Data for processing:
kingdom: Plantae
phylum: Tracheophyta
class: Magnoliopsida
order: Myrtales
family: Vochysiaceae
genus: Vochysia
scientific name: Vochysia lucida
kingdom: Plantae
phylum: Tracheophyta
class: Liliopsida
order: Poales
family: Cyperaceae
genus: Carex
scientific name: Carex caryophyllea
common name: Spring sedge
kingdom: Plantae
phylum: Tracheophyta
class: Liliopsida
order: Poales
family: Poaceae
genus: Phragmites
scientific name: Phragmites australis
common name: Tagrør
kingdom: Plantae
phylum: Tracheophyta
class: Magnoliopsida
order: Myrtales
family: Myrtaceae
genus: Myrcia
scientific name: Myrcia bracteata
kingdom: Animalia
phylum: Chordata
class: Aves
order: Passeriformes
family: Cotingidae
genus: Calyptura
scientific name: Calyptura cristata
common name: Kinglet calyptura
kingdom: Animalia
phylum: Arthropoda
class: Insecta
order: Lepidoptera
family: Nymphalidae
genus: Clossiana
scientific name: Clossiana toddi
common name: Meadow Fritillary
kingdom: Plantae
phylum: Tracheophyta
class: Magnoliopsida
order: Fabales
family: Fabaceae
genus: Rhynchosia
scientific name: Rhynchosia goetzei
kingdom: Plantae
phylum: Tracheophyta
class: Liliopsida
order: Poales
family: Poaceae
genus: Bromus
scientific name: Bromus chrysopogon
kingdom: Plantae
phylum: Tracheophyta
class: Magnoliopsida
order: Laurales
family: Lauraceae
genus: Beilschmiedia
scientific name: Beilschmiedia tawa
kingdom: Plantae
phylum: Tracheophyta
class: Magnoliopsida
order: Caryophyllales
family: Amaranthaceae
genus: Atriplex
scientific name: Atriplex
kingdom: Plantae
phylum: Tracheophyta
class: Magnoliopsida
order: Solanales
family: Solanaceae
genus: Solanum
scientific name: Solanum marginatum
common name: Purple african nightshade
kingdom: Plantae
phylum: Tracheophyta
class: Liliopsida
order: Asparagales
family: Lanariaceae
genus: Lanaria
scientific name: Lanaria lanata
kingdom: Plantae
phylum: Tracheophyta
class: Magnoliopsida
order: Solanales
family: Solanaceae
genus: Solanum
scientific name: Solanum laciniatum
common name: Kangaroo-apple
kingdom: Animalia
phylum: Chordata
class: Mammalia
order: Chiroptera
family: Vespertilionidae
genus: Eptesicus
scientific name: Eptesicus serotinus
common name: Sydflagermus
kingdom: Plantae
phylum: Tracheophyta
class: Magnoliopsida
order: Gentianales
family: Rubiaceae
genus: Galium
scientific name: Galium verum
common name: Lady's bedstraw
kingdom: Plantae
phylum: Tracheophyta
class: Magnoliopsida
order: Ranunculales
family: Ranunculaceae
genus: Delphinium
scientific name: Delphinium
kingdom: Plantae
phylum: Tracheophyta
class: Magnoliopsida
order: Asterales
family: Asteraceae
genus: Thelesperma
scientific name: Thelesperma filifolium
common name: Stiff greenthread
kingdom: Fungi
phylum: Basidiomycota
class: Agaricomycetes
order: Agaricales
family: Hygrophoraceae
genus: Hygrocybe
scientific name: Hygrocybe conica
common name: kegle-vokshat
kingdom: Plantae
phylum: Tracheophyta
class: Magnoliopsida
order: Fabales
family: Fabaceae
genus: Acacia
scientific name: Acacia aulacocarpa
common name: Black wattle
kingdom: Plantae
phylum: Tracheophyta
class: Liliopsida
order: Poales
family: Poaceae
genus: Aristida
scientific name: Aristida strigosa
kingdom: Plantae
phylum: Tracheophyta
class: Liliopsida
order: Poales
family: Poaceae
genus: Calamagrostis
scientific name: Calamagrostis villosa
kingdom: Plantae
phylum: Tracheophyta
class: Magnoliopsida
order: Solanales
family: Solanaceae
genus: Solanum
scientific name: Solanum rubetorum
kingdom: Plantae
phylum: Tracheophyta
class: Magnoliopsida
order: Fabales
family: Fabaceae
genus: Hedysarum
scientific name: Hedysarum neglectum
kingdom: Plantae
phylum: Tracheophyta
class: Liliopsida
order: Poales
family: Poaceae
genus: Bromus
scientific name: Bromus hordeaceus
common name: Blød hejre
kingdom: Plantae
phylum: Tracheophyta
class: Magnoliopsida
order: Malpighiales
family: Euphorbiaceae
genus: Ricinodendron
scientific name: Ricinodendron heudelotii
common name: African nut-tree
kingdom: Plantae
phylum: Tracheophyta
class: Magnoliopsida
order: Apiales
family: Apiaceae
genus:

Requirements: Rewrite the stretch from the first line through the line containing "scientific name: Beilschmiedia tawa", replacing "common name" with "vernacular name" and leaving everything else unchanged.

Answer below:
kingdom: Plantae
phylum: Tracheophyta
class: Magnoliopsida
order: Myrtales
family: Vochysiaceae
genus: Vochysia
scientific name: Vochysia lucida
kingdom: Plantae
phylum: Tracheophyta
class: Liliopsida
order: Poales
family: Cyperaceae
genus: Carex
scientific name: Carex caryophyllea
vernacular name: Spring sedge
kingdom: Plantae
phylum: Tracheophyta
class: Liliopsida
order: Poales
family: Poaceae
genus: Phragmites
scientific name: Phragmites australis
vernacular name: Tagrør
kingdom: Plantae
phylum: Tracheophyta
class: Magnoliopsida
order: Myrtales
family: Myrtaceae
genus: Myrcia
scientific name: Myrcia bracteata
kingdom: Animalia
phylum: Chordata
class: Aves
order: Passeriformes
family: Cotingidae
genus: Calyptura
scientific name: Calyptura cristata
vernacular name: Kinglet calyptura
kingdom: Animalia
phylum: Arthropoda
class: Insecta
order: Lepidoptera
family: Nymphalidae
genus: Clossiana
scientific name: Clossiana toddi
vernacular name: Meadow Fritillary
kingdom: Plantae
phylum: Tracheophyta
class: Magnoliopsida
order: Fabales
family: Fabaceae
genus: Rhynchosia
scientific name: Rhynchosia goetzei
kingdom: Plantae
phylum: Tracheophyta
class: Liliopsida
order: Poales
family: Poaceae
genus: Bromus
scientific name: Bromus chrysopogon
kingdom: Plantae
phylum: Tracheophyta
class: Magnoliopsida
order: Laurales
family: Lauraceae
genus: Beilschmiedia
scientific name: Beilschmiedia tawa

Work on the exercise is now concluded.